Wherever "opportunities" shows up in the records below, copy the whole line.

#### Exercise data ####

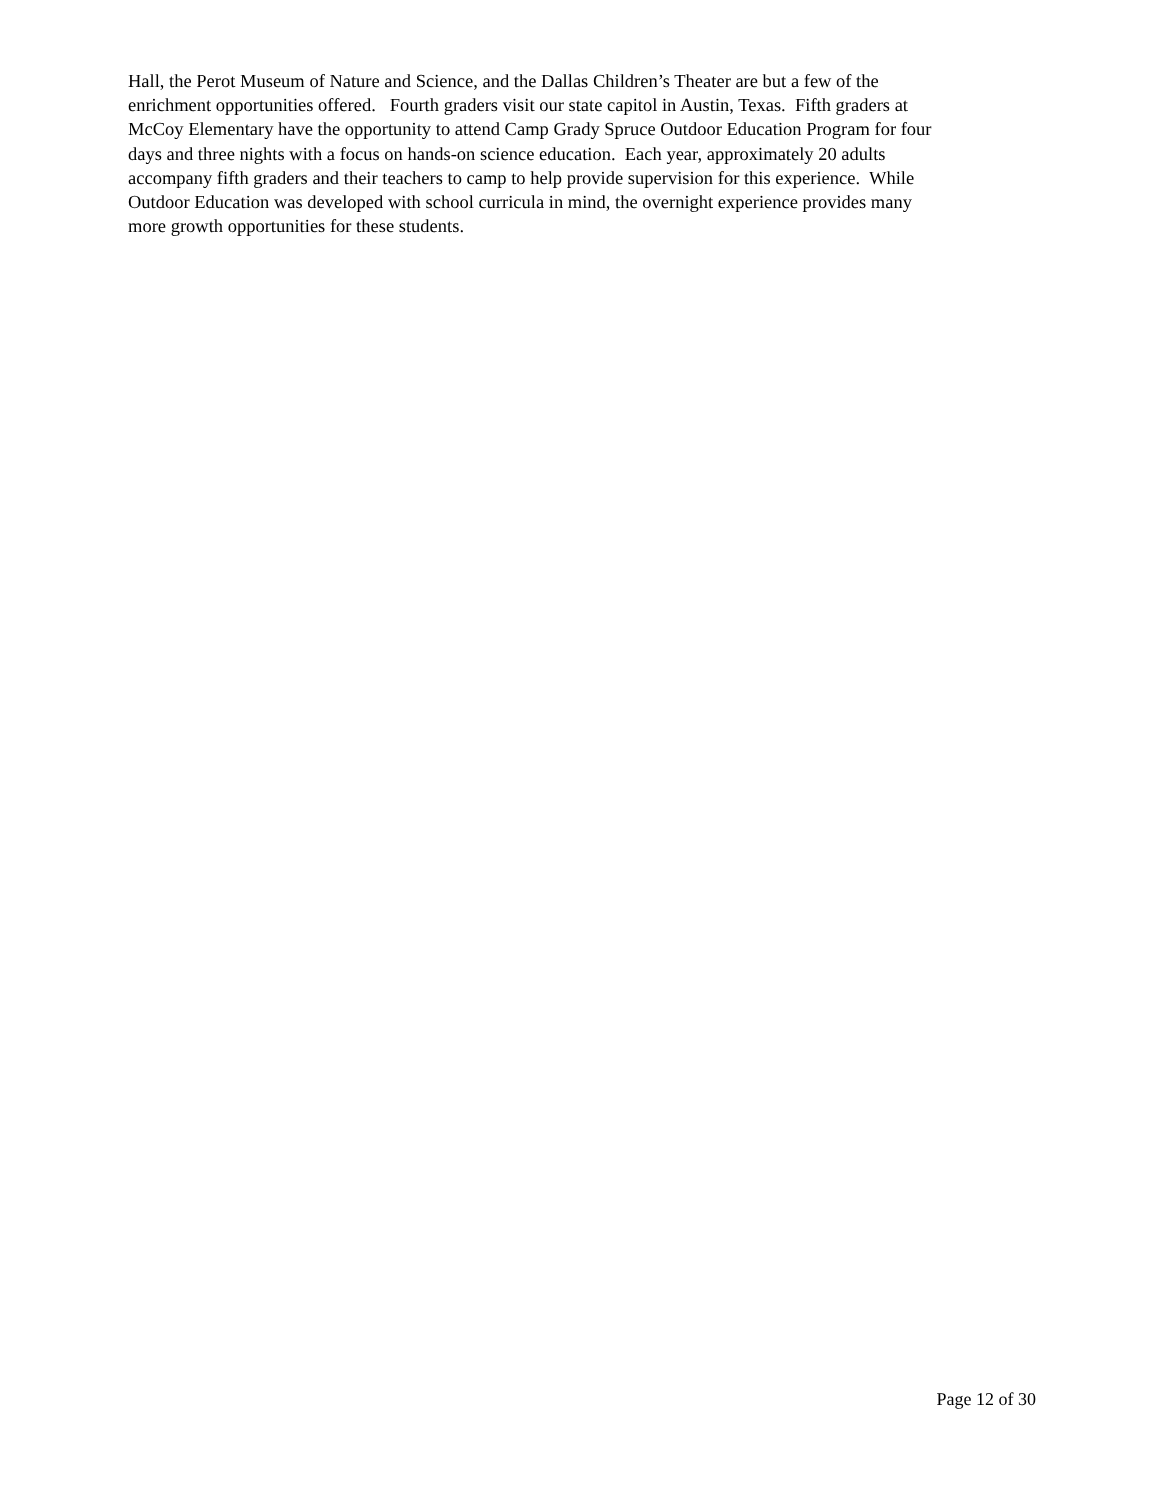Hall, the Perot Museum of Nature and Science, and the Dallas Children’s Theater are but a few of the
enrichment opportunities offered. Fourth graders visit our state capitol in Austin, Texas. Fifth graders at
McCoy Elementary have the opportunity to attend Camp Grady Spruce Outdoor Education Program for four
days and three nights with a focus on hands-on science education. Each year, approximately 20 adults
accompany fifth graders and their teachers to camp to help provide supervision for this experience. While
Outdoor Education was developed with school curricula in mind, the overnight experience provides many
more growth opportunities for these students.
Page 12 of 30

####
#### Exercise data ####

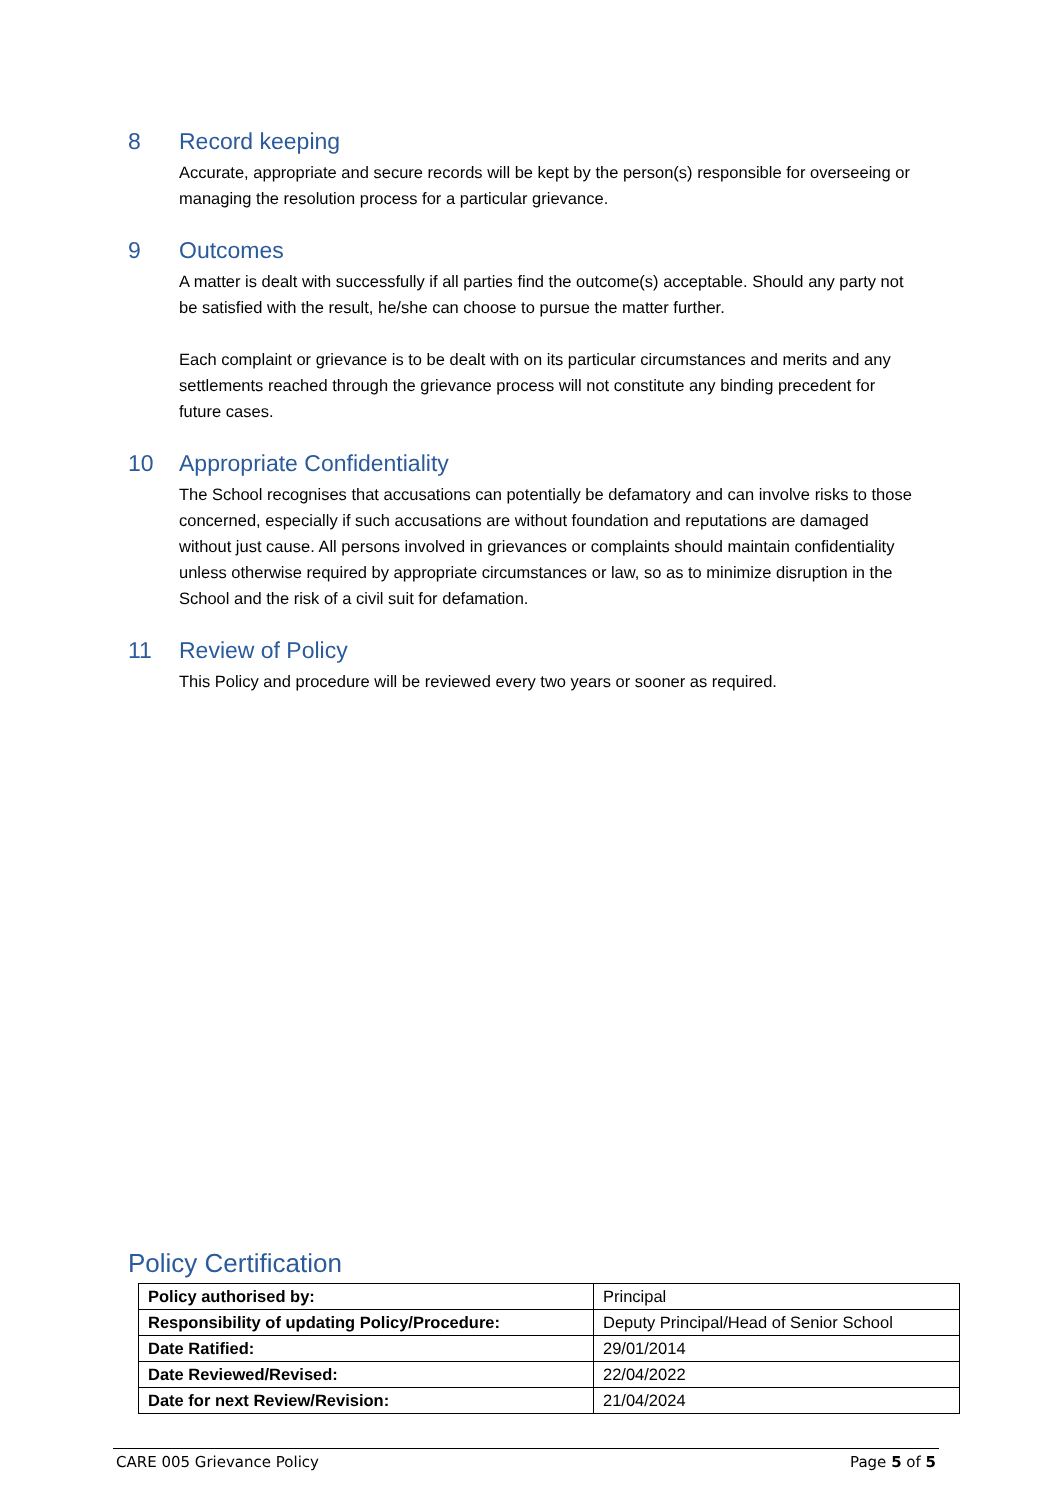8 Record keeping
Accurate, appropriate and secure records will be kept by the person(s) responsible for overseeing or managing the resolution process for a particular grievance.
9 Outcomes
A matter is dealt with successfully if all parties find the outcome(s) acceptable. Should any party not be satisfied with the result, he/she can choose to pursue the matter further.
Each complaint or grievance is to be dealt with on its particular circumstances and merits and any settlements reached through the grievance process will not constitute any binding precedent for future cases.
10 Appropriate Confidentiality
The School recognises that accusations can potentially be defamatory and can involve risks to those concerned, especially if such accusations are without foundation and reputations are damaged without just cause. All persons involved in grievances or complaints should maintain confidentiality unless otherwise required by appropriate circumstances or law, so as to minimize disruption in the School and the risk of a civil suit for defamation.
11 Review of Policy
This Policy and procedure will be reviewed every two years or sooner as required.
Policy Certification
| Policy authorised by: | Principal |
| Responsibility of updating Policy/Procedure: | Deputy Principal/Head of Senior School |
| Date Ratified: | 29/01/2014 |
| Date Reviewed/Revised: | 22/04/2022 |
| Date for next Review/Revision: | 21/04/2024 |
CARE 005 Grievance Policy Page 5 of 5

####

◆ Solution to this task
enrichment opportunities offered. Fourth graders visit our state capitol in Austin, Texas. Fifth graders at
more growth opportunities for these students.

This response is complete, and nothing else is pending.